Quatre ans après l'enlèvement de l'opposant tchadien Ibni Oumar Mahamat Saleh, à N'Djamena, il est temps pour la France de déclassifier tous les documents, y compris les secrets-défense, relatifs aux événements de février 2008.

 

Il y a quatre ans, le 3 février 2008, l'opposant politique tchadien Ibni Oumar Mahamat Saleh - président du Parti pour les libertés et le développement (PLD) - était enlevé à son domicile de N'Djamena, devant sa famille, par les forces armées gouvernementales, à l'occasion de la répression de la tentative de coup d'État menée par les forces rebelles quelques jours plus tôt.

 

Sept mois plus tard, début septembre 2008, une commission d'enquête nationale établissait la responsabilité de la garde présidentielle dans cette disparition forcée et posait la question de l'implication du président tchadien Idriss Déby Itno dans cette affaire (1). Dans la foulée, une procédure judiciaire était ouverte au Tchad. Depuis lors, aucune personne n'a été traduite en justice. Faute de volonté politique, la procédure judiciaire piétine.

 

Quatre années ayant passé, les autorités tchadiennes auraient pu croire que l'affaire Ibni Oumar Mahamat Saleh allait être enterrée comme bien d'autres affaires semblables au Tchad. Cette absence de vérité et de justice a, au contraire, poussé sa famille établie en France, ses amis, des parlementaires français et des associations de défense des droits de l'homme à se mobiliser encore plus fortement en France et au niveau international.

En mars 2010, à la suite de cette mobilisation, l'Assemblée nationale française votait à l'unanimité une résolution demandant au gouvernement français de faire pression sur les autorités tchadiennes afin que toute la lumière soit faite sur la disparition d'Ibni Oumar Mahamat Saleh.
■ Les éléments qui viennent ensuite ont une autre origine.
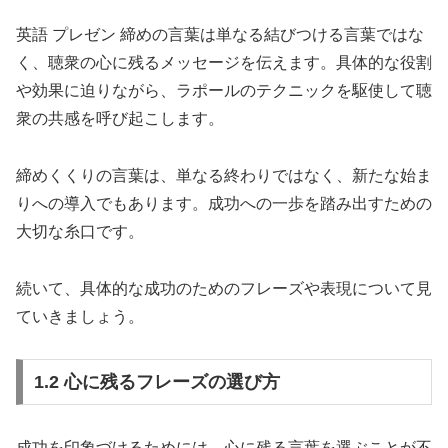
英語 プレゼン 締めの言葉は単なる結びつける言葉ではな
く、聴衆の心に残るメッセージを伝えます。具体的な役割
や効果に迫りながら、ラポールのテクニックを駆使して聴
衆の共感を呼び起こします。
締めくくりの言葉は、単なる終わりではなく、新たな始ま
りへの導入でもあります。成功への一歩を踏み出すための
大切な糸口です。
続いて、具体的な成功のためのフレーズや表現について見
ていきましょう。
1.2 心に残るフレーズの選び方
成功を印象づけるためには、心に残る言葉を選ぶことが不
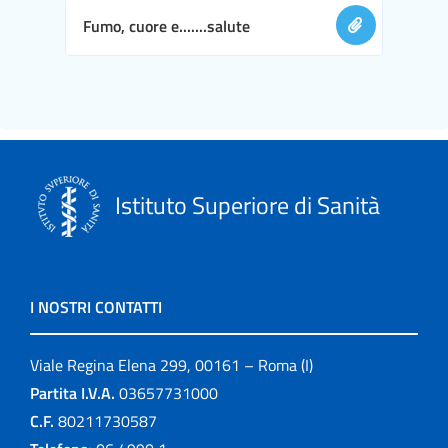
Fumo, cuore e.......salute
Istituto Superiore di Sanità
I NOSTRI CONTATTI
Viale Regina Elena 299, 00161 – Roma (I)
Partita I.V.A.
03657731000
C.F.
80211730587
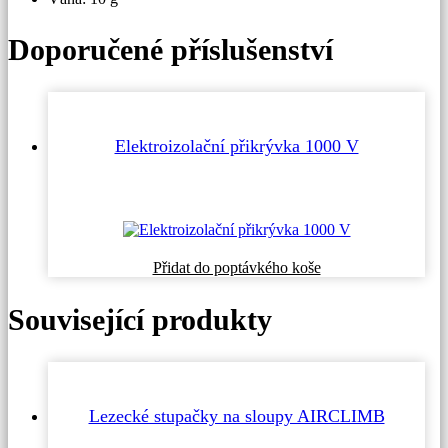
Doporučené příslušenství
Elektroizolační přikrývka 1000 V
Tento
Přidat do poptávkého koše
produkt
má
Související produkty
více
variant.
Možnosti
lze
vybrat
na
Lezecké stupačky na sloupy AIRCLIMB
stránce
produktu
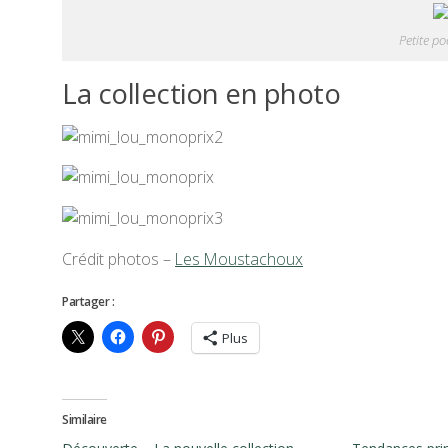
Petite p
La collection en photo
Crédit photos –
Les Moustachoux
Partager :
Plus
Similaire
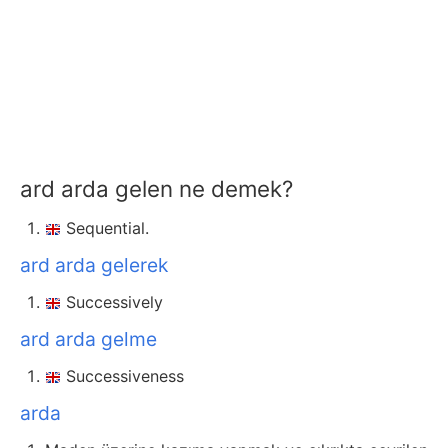
ard arda gelen ne demek?
Sequential.
ard arda gelerek
Successively
ard arda gelme
Successiveness
arda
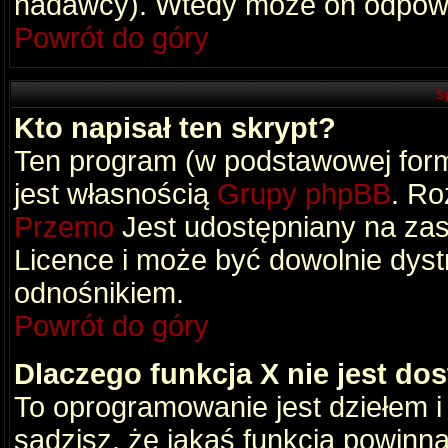
nadawcy). Wtedy może on odpowi
Powrót do góry
S
Kto napisał ten skrypt?
Ten program (w podstawowej formi
jest własnością
Grupy phpBB
. Ro
Przemo
Jest udostępniany na zas
Licence i może być dowolnie dys
odnośnikiem.
Powrót do góry
Dlaczego funkcja X nie jest do
To oprogramowanie jest dziełem i
sądzisz, że jakaś funkcja powinn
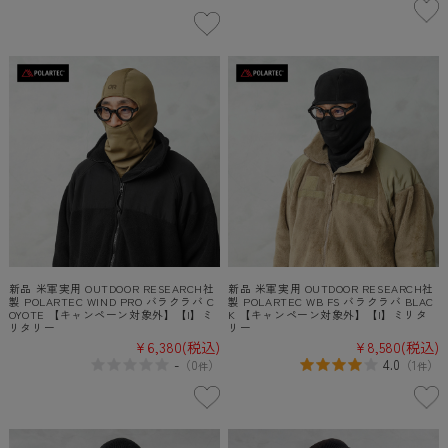
新品 米軍実用 OUTDOOR RESEARCH社
新品 米軍実用 OUTDOOR RESEARCH社
製 POLARTEC WIND PRO バラクラバ C
製 POLARTEC WB FS バラクラバ BLAC
OYOTE 【キャンペーン対象外】【I】ミ
K 【キャンペーン対象外】【I】ミリタ
リタリー
リー
¥6,380
(税込)
¥8,580
(税込)
-
4.0
（
0
）
（
1
）
件
件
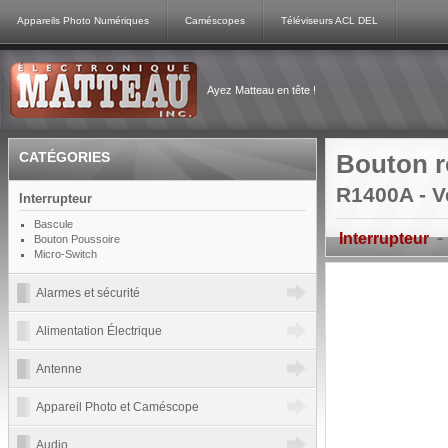
Appareils Photo Numériques
Caméscopes
Téléviseurs ACL DEL
Ayez Matteau en tête !
CATÉGORIES
Bouton r
R1400A - V
Interrupteur
Bascule
-
Interrupteur
Bouton Poussoire
Micro-Switch
Alarmes et sécurité
Alimentation Électrique
Antenne
Appareil Photo et Caméscope
Audio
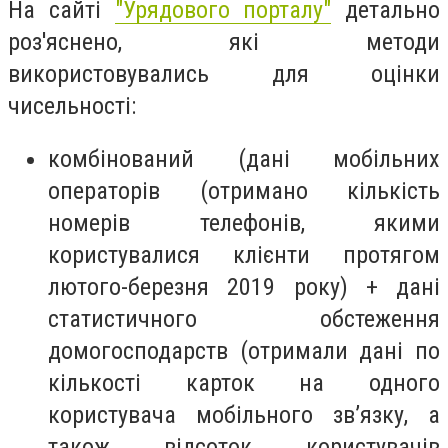
На сайті
"Урядового порталу"
детально
роз'яснено, які методи
використовувались для оцінки
чисельності:
комбінований (дані мобільних
операторів (отримано кількість
номерів телефонів, якими
користувалися клієнти протягом
лютого-березня 2019 року) + дані
статистичного обстеження
домогосподарств (отримали дані по
кількості карток на одного
користувача мобільного зв’язку, а
також відсоток користувачів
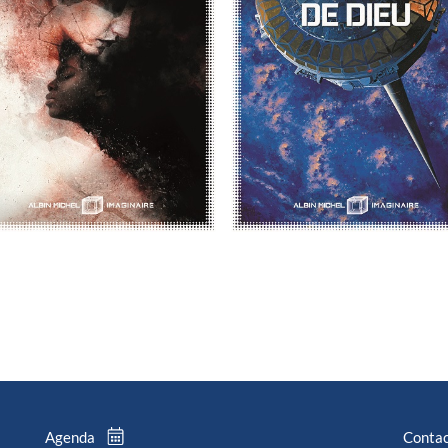
Agenda
Conta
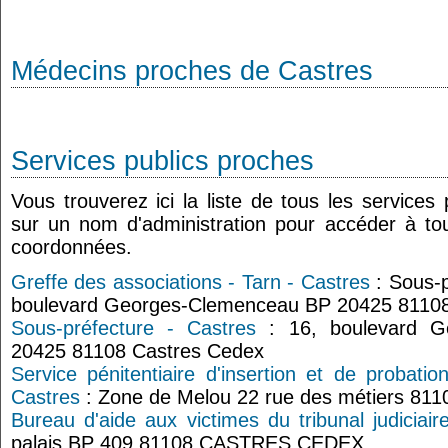
Médecins proches de Castres
Services publics proches
Vous trouverez ici la liste de tous les services
sur un nom d'administration pour accéder à tou
coordonnées.
Greffe des associations - Tarn - Castres
: Sous-p
boulevard Georges-Clemenceau BP 20425 81108
Sous-préfecture - Castres
: 16, boulevard G
20425 81108 Castres Cedex
Service pénitentiaire d'insertion et de probat
Castres
: Zone de Melou 22 rue des métiers 8
Bureau d'aide aux victimes du tribunal judiciai
palais BP 409 81108 CASTRES CEDEX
Fin 2010, les autorités tchadiennes autorisaient enfin la venue d'experts internationaux pour réaliser un état des lieux des travaux du comité de suivi des recommandations de la commission d'enquête de 2008. Courant 2011, deux experts de l'Organisation internationale de la francophonie (OIF) et de l'Union européenne (UE) se rendaient, à plusieurs reprises, à N'Djamena.

Aucune avancée significative n'a été constatée en ce qui concerne l'affaire Ibni Oumar Mahamat Saleh et il y a tout lieu de penser que l'enquête se dirige vers un non-lieu.

De son côté, la France, tout en appelant publiquement à ce que la vérité soit établie, n'a pas souhaité s'engager directement dans le suivi de cette affaire, et a laissé l'OIF et l'UE s'empêtrer dans ce fiasco juridico-politique. Il est vrai que cette affaire embarrasse la France au plus haut point. La présence de conseillers militaires français auprès de la présidence tchadienne pendant les combats de février 2008, et notamment au moment de l'enlèvement d'Ibni Oumar Mahamat Saleh, pourrait être de nature à impliquer la responsabilité de la France y compris la responsabilité pénale individuelle de certains de ses militaires.

Pour aider la famille d'Ibni Oumar Mahamat Saleh à obtenir la vérité sur son sort et que justice lui soit rendue, il est temps, pour la Présidence de la République et les ministères de la Défense et des Affaires étrangères, de déclassifier tous les documents, y compris les secrets-défense, relatifs aux événements de février 2008, comme le demande depuis plusieurs années parlementaires et associations de défense des droits de l'homme. Ces documents pourraient en effet permettre à la famille d'Ibni Oumar Mahamat Saleh d'obtenir des informations complémentaires susceptibles de relancer la procédure judiciaire... peut-être ailleurs qu'au Tchad.

(1) Selon le rapport, « l'impossibilité que cette action soit le fait d'une initiative personnelle d'un quelconque militaire subalterne [...] met en évidence l'implication des plus hautes autorités militaires tchadiennes ». Les auteurs du rapport posent ainsi la question du rôle du chef de l'État tchadien dans la chaîne de commandement : « Si la preuve n'est pas faite de sa participation ou de son instigation, il est toutefois permis de se poser la question suivante : dans un régime avec une très forte centralisation du pouvoir, un militaire, même de haut rang, pouvait-il, sans l'assentiment du président de la République, organiser à la fois la disparition des opposants politiques, leur détention et la réapparition dans une enceinte militaire ? Sachant par ailleurs, que le dimanche 3 février, la présidence était le seul endroit opérationnel de la capitale où les différentes autorités s'étaient retranchées, aux côtés du chef de l'État ».